WRITTEN TASK A
Translate this sentence from the report on Mr Sants's speech into Spanish: "Mr Sants told the audience that the more difficult financial conditions had increased the FSA’s supervisory engagement with the sector."
WRITTEN TASK B
In the report on Mr Sants's speech, what was most stress testing performed before last August based on?

DOCUMENT TEXT
In a wide ranging speech Mr Sants stressed that in ‘more turbulent’ times firms need to ensure they are taking account of the key FSA agenda – from liquidity and credit to Treating Customers Fairly (TCF) and corporate governance.
Mr Sants told the audience that the more difficult financial conditions had increased the FSA’s supervisory engagement with the sector. But he dismissed recent reports that the FSA was imposing new minimum liquidity requirements, reducing mortgage lending capacity, by several billion pounds as simply wrong. As a principles-based regulator, the key underlying principle has always been that societies need to meet the FSA’s threshold conditions including having a credible and sustainable funding model and appropriate levels of capital.
However Mr Sants underlined the FSA’s view that building societies stress testing assumptions needed to be much more robust:
“Most of the stress testing performed before last August was based on a firm-specific rating downgrade and, even where firms modelled the closure of some wholesale markets, it was assumed these would reopen quickly. I would like to underline that your stress testing assumptions need to be much more robust and, in particular you must also have robust operational contingency plans, which means looking at the practical operational issues such as internet site capacity and branch transaction processing.”

RAW DATA

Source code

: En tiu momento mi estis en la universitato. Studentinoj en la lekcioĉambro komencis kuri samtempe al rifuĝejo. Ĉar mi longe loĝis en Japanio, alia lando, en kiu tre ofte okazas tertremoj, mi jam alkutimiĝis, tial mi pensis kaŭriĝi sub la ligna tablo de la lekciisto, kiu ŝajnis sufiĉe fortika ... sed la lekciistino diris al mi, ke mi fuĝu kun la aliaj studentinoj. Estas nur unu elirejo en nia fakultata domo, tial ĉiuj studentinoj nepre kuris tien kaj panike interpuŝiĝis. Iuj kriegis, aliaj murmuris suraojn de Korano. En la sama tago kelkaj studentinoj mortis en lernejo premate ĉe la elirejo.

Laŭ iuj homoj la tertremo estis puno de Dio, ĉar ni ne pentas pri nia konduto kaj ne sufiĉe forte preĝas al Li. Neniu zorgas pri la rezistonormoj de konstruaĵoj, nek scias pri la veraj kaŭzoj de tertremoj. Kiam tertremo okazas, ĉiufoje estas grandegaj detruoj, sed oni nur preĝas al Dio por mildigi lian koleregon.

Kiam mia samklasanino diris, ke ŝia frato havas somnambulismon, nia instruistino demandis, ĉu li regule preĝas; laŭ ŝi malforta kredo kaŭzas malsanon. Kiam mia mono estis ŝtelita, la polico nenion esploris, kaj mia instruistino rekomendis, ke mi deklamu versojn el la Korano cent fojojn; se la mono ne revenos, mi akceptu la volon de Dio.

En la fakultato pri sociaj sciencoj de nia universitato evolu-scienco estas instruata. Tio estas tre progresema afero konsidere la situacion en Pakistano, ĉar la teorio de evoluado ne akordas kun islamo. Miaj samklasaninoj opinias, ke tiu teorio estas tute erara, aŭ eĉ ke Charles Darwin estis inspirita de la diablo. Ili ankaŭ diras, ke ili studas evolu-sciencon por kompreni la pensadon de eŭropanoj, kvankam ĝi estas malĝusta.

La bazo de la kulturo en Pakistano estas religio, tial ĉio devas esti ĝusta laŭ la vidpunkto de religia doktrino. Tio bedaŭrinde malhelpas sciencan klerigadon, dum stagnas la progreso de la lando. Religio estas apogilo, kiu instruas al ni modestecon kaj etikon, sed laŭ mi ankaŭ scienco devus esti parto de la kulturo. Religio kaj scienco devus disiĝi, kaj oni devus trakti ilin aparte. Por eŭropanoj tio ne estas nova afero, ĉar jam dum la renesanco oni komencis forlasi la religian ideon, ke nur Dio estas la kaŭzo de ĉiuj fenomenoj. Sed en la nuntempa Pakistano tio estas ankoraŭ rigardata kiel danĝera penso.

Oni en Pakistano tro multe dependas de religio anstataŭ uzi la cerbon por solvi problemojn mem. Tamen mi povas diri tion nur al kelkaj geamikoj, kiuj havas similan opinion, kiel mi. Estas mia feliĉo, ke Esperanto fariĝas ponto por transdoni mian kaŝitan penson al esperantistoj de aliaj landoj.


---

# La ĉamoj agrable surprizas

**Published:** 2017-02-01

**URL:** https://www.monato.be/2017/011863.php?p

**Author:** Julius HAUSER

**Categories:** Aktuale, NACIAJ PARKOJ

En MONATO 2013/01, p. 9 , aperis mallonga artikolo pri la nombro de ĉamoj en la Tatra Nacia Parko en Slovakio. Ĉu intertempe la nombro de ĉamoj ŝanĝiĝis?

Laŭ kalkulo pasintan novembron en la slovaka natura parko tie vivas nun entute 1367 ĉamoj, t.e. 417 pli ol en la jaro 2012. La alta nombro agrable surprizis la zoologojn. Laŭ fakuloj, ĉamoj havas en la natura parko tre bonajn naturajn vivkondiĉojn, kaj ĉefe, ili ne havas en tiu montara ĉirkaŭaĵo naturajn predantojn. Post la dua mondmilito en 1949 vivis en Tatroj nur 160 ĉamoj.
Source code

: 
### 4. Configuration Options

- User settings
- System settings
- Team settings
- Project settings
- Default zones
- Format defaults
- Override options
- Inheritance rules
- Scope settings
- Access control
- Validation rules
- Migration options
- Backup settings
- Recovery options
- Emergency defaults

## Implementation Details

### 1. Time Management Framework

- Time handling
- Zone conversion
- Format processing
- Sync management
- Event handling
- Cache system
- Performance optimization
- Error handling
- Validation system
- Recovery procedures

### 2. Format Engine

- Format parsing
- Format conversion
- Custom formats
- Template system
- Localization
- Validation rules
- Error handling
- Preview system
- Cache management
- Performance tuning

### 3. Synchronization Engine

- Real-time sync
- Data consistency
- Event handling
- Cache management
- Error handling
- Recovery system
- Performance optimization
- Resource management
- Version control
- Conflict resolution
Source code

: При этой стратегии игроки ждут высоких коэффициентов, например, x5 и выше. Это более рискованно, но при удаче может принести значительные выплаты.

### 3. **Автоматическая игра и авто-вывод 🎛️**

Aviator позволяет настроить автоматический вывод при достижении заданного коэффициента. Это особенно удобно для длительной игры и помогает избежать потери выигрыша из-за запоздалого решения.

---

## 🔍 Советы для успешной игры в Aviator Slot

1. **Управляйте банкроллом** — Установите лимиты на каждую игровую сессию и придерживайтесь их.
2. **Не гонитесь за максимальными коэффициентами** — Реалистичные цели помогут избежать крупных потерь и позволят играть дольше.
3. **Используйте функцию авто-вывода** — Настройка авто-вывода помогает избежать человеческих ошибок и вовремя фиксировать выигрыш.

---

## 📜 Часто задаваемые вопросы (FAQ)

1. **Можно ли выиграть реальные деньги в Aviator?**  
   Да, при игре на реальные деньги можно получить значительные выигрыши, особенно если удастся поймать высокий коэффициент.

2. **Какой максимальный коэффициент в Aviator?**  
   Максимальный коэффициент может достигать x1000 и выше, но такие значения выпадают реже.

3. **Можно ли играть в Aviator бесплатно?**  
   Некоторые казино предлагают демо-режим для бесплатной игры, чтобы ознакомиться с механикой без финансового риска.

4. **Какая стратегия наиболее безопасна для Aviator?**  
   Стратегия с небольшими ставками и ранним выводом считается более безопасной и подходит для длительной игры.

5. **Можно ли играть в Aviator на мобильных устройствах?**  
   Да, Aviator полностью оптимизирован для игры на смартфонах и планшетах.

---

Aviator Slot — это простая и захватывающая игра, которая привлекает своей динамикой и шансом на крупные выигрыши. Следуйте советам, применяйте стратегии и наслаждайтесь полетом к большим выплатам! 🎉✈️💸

WRITTEN ANSWER A
El Sr. Sants dijo al público que las condiciones financieras más difíciles habían aumentado la implicación supervisora de la FSA con el sector.

WRITTEN ANSWER B
A firm-specific rating downgrade.